Correlation Of Various Pathologic Complete Response (Pcr) Definitions With Long-Term Outcome And The Prognostic Value Of Pcr In Various Breast Cancer Subtypes: Results From The German Neoadjuvant Meta-Analysis

1028 Background: Definition of pCR and its prognostic value in breast cancer subgroups has not been studied formally. We therefore correlated pCR and survival using our meta-database of 7 German neoadjuvant trials using anthracyclines, taxanes regimen with or without trastuzumab. Methods: 6,377 Pts with operable or locally advanced, non-metastatic breast cancer from GeparDuo (N=907), GeparTrio-Pilot (N=285), GeparTrio (N=2072); GeparQuattro (N=1495). AGO 1 (N=666), Prepare (N=733) and Techno (N=217) were analyzed. Pts were 50+ years in 50.6%, had cT1/2 tumors in 71.2%, cN- disease in 49.9%, lobular histology in 13.6%, G1/2 in 59.9%, ER pos in 62.4%, PR pos in 53.7%, HER2 neg in 69.8%. 1466 (23%) relapses and 775 (12.2%) deaths were observed during a median follow up of 42 (0−127) months. Log rank tests and Cox regression (CR) analysis were performed. Results: DFS was superior in Pts with ypT0/ypN0 (=pCR) (N=955) compared to Pts with ypTis/ypN0 (N=309) (p=0.001) and to Pts with ypT≥1 or ypN+ residual disease (N=5112) (p<0.0001). ypT and ypN stage separated multiple distinct prognostic subgroups (p<0.0001).

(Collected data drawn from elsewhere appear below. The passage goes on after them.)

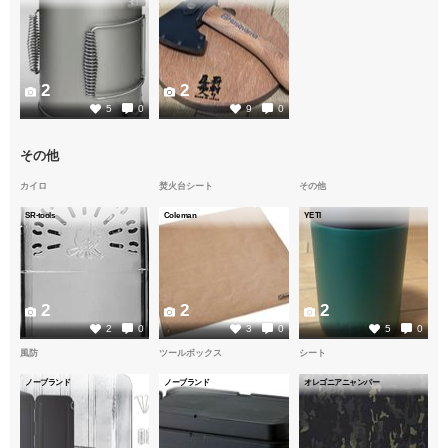
2
2
5
0
9
0
その他
カイロ
焚火台シート
その他
SR-tools
Coleman
YETI
2
2
2
2
0
3
0
5
0
風防
ツールボックス
シート
ノーブランド
ノーブランド
オレゴニアニャンパー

Histologic breast tumor regression (Sinn) failed to provide further information (CR: p=0.28). pCR was prognostic for DFS in the following subgroups: ductal (p<0.0001), non-ductal/non-lobular types (p<0.002), G2 (p=0.013), G3 (p<0.0001), ER− (p<0.0001); ER+/G3 (p=0.003), PgR− (p<0.0001), ER−/PgR+ (p=0.008); ER−/PgR− (p<0.0001), HER2+ (p<0.0001), HER2− (p<0.0001), ER+/HER2− (p=0.04), Rec+/HER2− (p=0.025); Rec−/HER2− (p<0.0001), Rec−/HER2+ (p<0.0001), but not in the following subgroups: lobular (p=0.7), G1 (p=0.8), ER+ (p=0.14), ER+/G1 (p=0.8), ER+/G2 (p=0.9), PgR+ (p=0.08), ER+/PgR+ (p=0.3), ER+/PgR− (p=0.09), ER+/HER2+ (p=0.9), Rec+/HER2+ (p=0.445). Similar results were obtained for overall survival. Conclusions: pCR should be conservatively defined as ypT0ypN0 excluding DCIS. ypT and ypN stages, but not regression grades provide additional prognostic information. pCR strongly correlates with DFS in higher risk groups, but not in luminal A-like and ER+/HER2+ tumors.